--- Exercise data Enclosed Below ---
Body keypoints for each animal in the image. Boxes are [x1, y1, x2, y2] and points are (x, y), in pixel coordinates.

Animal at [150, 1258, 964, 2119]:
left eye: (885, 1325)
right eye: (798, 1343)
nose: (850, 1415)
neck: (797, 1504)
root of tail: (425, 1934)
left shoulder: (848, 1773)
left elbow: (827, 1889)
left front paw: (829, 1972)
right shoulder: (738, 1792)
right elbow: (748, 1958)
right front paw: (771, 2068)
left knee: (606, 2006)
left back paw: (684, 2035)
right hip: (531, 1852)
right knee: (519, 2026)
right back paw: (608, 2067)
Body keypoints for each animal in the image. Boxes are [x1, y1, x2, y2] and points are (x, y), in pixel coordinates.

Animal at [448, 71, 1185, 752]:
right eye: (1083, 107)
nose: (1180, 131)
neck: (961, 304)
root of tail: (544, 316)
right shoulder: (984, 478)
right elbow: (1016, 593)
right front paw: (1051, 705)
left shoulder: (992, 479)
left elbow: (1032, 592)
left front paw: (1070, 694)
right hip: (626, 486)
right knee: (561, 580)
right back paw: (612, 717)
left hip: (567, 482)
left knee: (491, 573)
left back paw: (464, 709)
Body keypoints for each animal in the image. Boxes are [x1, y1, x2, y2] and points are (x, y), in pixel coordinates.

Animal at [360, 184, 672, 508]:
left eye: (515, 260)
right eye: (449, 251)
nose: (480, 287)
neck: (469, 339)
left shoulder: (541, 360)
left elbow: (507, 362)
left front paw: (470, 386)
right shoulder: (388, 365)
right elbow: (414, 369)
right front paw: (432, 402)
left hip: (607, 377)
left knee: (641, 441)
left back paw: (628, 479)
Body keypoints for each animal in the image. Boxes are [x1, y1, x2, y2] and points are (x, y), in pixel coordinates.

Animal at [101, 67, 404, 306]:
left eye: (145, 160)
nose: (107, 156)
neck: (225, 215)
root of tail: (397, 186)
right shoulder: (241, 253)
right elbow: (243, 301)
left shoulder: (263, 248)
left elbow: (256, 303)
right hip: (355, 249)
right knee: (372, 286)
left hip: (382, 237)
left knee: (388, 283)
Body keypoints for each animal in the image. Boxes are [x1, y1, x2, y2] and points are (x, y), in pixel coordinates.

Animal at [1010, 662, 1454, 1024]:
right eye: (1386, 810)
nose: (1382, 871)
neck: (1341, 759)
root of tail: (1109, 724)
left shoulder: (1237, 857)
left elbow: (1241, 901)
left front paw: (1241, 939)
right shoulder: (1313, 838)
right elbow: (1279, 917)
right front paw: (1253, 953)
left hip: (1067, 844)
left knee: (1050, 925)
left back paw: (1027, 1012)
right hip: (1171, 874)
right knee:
--- End of Enclosed Exercise data ---
* [Task instructions]: Each line of the data that holds the word "front" should be copied.

* [Solved problem]:
left front paw: (829, 1972)
right front paw: (771, 2068)
right front paw: (1051, 705)
left front paw: (1070, 694)
left front paw: (470, 386)
right front paw: (432, 402)
left front paw: (1241, 939)
right front paw: (1253, 953)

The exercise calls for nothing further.